■ **Task to carry out**: Copy every line of the items below, swapping "common name" for "vernacular name" wherever it occurs and leaving everything else unchanged.

── Task input

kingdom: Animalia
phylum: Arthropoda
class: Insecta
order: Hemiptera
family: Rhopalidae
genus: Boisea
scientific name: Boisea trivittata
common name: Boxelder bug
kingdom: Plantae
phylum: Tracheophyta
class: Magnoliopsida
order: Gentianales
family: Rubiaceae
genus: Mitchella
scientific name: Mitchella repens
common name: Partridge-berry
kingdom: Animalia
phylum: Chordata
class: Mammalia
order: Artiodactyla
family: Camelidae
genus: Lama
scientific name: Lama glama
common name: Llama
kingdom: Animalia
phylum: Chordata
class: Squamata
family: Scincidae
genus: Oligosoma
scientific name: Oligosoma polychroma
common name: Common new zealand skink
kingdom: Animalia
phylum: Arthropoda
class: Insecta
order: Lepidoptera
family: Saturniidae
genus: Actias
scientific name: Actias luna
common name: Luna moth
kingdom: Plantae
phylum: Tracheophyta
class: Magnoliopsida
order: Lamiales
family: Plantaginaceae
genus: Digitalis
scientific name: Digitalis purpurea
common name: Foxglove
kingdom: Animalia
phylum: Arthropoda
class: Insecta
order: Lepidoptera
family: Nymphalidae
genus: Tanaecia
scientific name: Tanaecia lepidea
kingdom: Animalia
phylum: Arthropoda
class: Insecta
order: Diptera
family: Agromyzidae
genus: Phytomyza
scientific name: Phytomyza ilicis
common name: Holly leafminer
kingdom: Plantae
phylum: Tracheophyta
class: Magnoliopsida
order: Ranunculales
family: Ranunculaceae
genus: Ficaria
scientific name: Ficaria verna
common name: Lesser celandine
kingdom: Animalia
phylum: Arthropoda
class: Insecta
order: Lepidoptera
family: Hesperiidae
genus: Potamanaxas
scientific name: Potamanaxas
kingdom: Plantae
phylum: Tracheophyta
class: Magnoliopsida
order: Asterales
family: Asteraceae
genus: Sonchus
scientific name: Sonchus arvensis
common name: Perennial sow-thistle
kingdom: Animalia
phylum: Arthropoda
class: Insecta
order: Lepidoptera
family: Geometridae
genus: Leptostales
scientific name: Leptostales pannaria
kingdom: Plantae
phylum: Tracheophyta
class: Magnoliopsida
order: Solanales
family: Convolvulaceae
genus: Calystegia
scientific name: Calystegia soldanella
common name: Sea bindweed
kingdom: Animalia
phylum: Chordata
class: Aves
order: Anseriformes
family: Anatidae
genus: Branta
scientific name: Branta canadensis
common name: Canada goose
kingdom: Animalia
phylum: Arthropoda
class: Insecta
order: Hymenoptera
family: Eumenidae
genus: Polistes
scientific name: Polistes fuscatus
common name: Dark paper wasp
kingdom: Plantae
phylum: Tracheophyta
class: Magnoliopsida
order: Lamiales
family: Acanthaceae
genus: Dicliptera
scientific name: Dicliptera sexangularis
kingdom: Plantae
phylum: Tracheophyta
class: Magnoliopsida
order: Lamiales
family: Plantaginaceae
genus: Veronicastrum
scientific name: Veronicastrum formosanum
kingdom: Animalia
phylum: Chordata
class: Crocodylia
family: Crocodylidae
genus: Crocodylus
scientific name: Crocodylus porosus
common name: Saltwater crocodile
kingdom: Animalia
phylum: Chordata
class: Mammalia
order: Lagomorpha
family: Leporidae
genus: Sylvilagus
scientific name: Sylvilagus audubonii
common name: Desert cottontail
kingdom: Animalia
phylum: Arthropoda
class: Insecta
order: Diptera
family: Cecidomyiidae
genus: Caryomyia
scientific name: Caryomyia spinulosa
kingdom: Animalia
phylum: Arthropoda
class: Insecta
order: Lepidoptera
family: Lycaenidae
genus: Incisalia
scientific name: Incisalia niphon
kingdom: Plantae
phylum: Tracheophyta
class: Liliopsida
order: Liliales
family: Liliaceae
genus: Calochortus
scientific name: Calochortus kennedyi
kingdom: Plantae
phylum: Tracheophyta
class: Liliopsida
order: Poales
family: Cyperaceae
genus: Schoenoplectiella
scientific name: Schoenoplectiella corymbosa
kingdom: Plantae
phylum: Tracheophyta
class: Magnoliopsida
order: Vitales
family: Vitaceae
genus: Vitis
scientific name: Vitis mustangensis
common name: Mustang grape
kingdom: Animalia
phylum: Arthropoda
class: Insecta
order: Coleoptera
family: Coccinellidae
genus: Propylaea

────

■ **The solution**:
kingdom: Animalia
phylum: Arthropoda
class: Insecta
order: Hemiptera
family: Rhopalidae
genus: Boisea
scientific name: Boisea trivittata
vernacular name: Boxelder bug
kingdom: Plantae
phylum: Tracheophyta
class: Magnoliopsida
order: Gentianales
family: Rubiaceae
genus: Mitchella
scientific name: Mitchella repens
vernacular name: Partridge-berry
kingdom: Animalia
phylum: Chordata
class: Mammalia
order: Artiodactyla
family: Camelidae
genus: Lama
scientific name: Lama glama
vernacular name: Llama
kingdom: Animalia
phylum: Chordata
class: Squamata
family: Scincidae
genus: Oligosoma
scientific name: Oligosoma polychroma
vernacular name: Common new zealand skink
kingdom: Animalia
phylum: Arthropoda
class: Insecta
order: Lepidoptera
family: Saturniidae
genus: Actias
scientific name: Actias luna
vernacular name: Luna moth
kingdom: Plantae
phylum: Tracheophyta
class: Magnoliopsida
order: Lamiales
family: Plantaginaceae
genus: Digitalis
scientific name: Digitalis purpurea
vernacular name: Foxglove
kingdom: Animalia
phylum: Arthropoda
class: Insecta
order: Lepidoptera
family: Nymphalidae
genus: Tanaecia
scientific name: Tanaecia lepidea
kingdom: Animalia
phylum: Arthropoda
class: Insecta
order: Diptera
family: Agromyzidae
genus: Phytomyza
scientific name: Phytomyza ilicis
vernacular name: Holly leafminer
kingdom: Plantae
phylum: Tracheophyta
class: Magnoliopsida
order: Ranunculales
family: Ranunculaceae
genus: Ficaria
scientific name: Ficaria verna
vernacular name: Lesser celandine
kingdom: Animalia
phylum: Arthropoda
class: Insecta
order: Lepidoptera
family: Hesperiidae
genus: Potamanaxas
scientific name: Potamanaxas
kingdom: Plantae
phylum: Tracheophyta
class: Magnoliopsida
order: Asterales
family: Asteraceae
genus: Sonchus
scientific name: Sonchus arvensis
vernacular name: Perennial sow-thistle
kingdom: Animalia
phylum: Arthropoda
class: Insecta
order: Lepidoptera
family: Geometridae
genus: Leptostales
scientific name: Leptostales pannaria
kingdom: Plantae
phylum: Tracheophyta
class: Magnoliopsida
order: Solanales
family: Convolvulaceae
genus: Calystegia
scientific name: Calystegia soldanella
vernacular name: Sea bindweed
kingdom: Animalia
phylum: Chordata
class: Aves
order: Anseriformes
family: Anatidae
genus: Branta
scientific name: Branta canadensis
vernacular name: Canada goose
kingdom: Animalia
phylum: Arthropoda
class: Insecta
order: Hymenoptera
family: Eumenidae
genus: Polistes
scientific name: Polistes fuscatus
vernacular name: Dark paper wasp
kingdom: Plantae
phylum: Tracheophyta
class: Magnoliopsida
order: Lamiales
family: Acanthaceae
genus: Dicliptera
scientific name: Dicliptera sexangularis
kingdom: Plantae
phylum: Tracheophyta
class: Magnoliopsida
order: Lamiales
family: Plantaginaceae
genus: Veronicastrum
scientific name: Veronicastrum formosanum
kingdom: Animalia
phylum: Chordata
class: Crocodylia
family: Crocodylidae
genus: Crocodylus
scientific name: Crocodylus porosus
vernacular name: Saltwater crocodile
kingdom: Animalia
phylum: Chordata
class: Mammalia
order: Lagomorpha
family: Leporidae
genus: Sylvilagus
scientific name: Sylvilagus audubonii
vernacular name: Desert cottontail
kingdom: Animalia
phylum: Arthropoda
class: Insecta
order: Diptera
family: Cecidomyiidae
genus: Caryomyia
scientific name: Caryomyia spinulosa
kingdom: Animalia
phylum: Arthropoda
class: Insecta
order: Lepidoptera
family: Lycaenidae
genus: Incisalia
scientific name: Incisalia niphon
kingdom: Plantae
phylum: Tracheophyta
class: Liliopsida
order: Liliales
family: Liliaceae
genus: Calochortus
scientific name: Calochortus kennedyi
kingdom: Plantae
phylum: Tracheophyta
class: Liliopsida
order: Poales
family: Cyperaceae
genus: Schoenoplectiella
scientific name: Schoenoplectiella corymbosa
kingdom: Plantae
phylum: Tracheophyta
class: Magnoliopsida
order: Vitales
family: Vitaceae
genus: Vitis
scientific name: Vitis mustangensis
vernacular name: Mustang grape
kingdom: Animalia
phylum: Arthropoda
class: Insecta
order: Coleoptera
family: Coccinellidae
genus: Propylaea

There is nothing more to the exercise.